== Data shown ==
+-------+

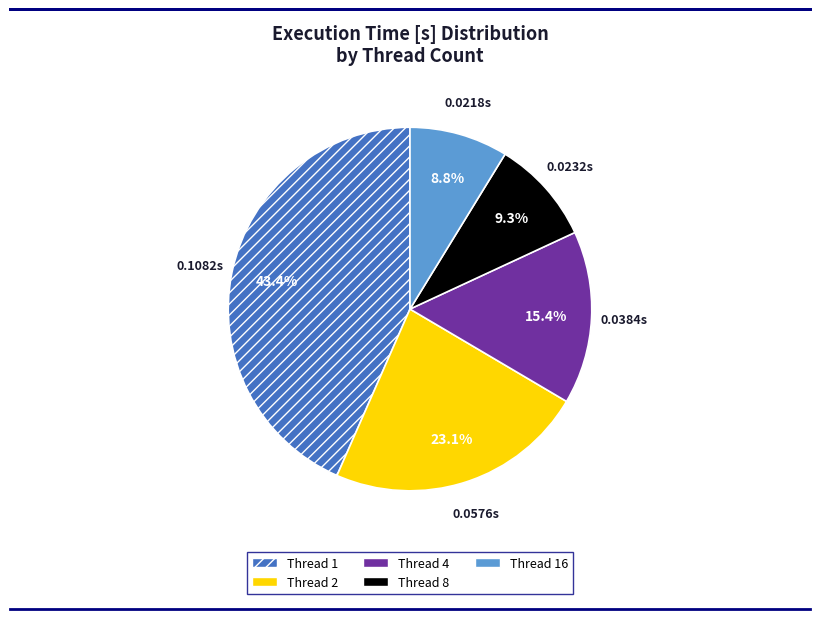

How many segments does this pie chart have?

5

+-------+

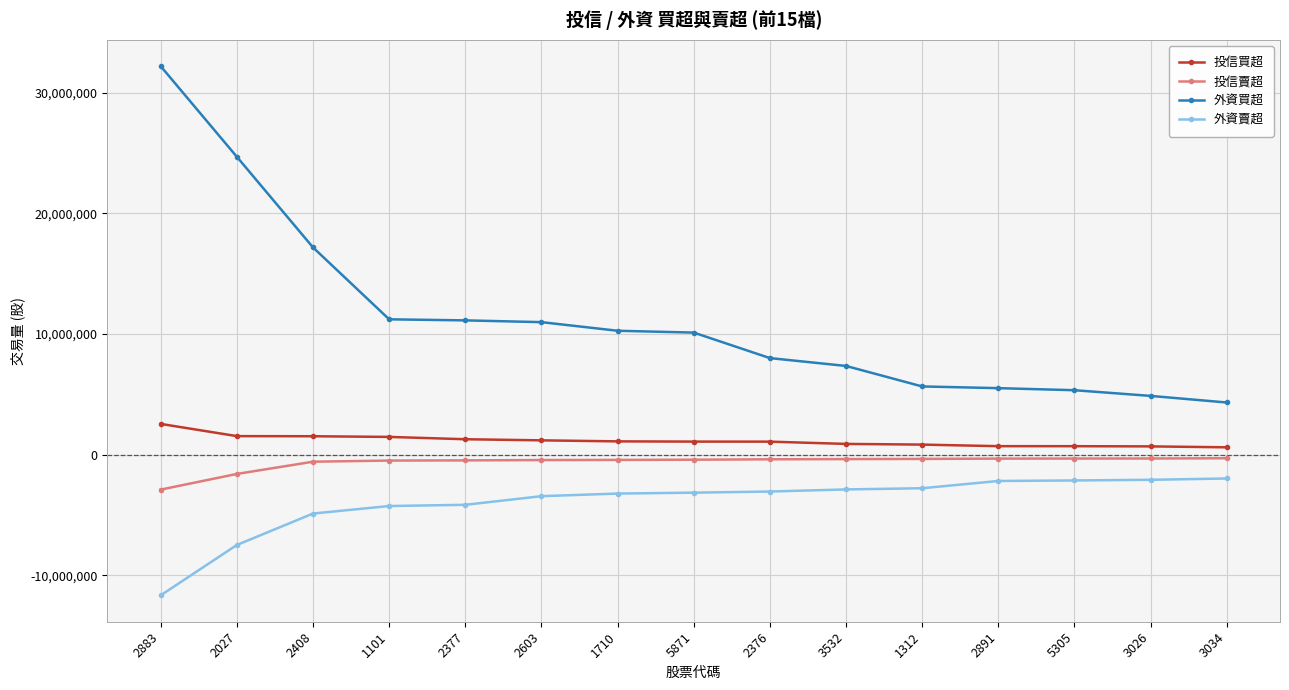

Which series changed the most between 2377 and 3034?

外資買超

+-------+

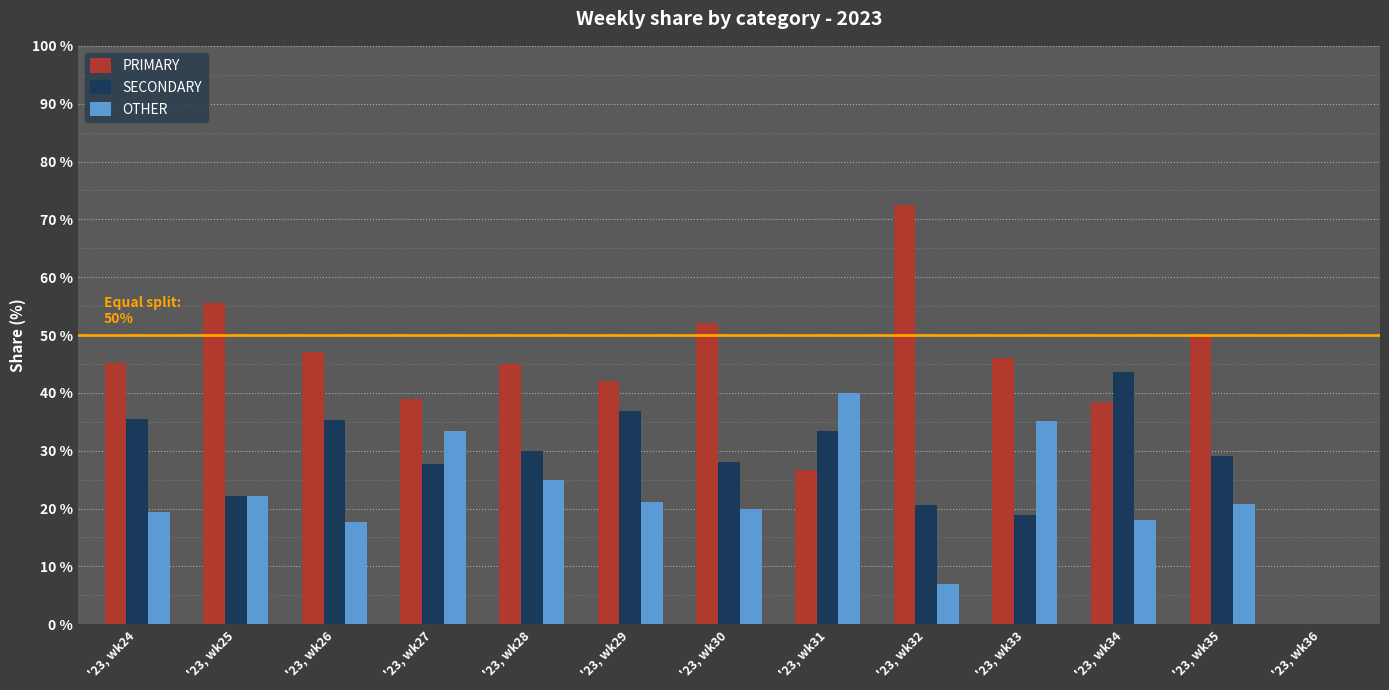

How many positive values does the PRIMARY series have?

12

+-------+

== Problem statement ==
Extract each line of the material above that contains the word "does".

== Answer below ==
How many segments does this pie chart have?
How many positive values does the PRIMARY series have?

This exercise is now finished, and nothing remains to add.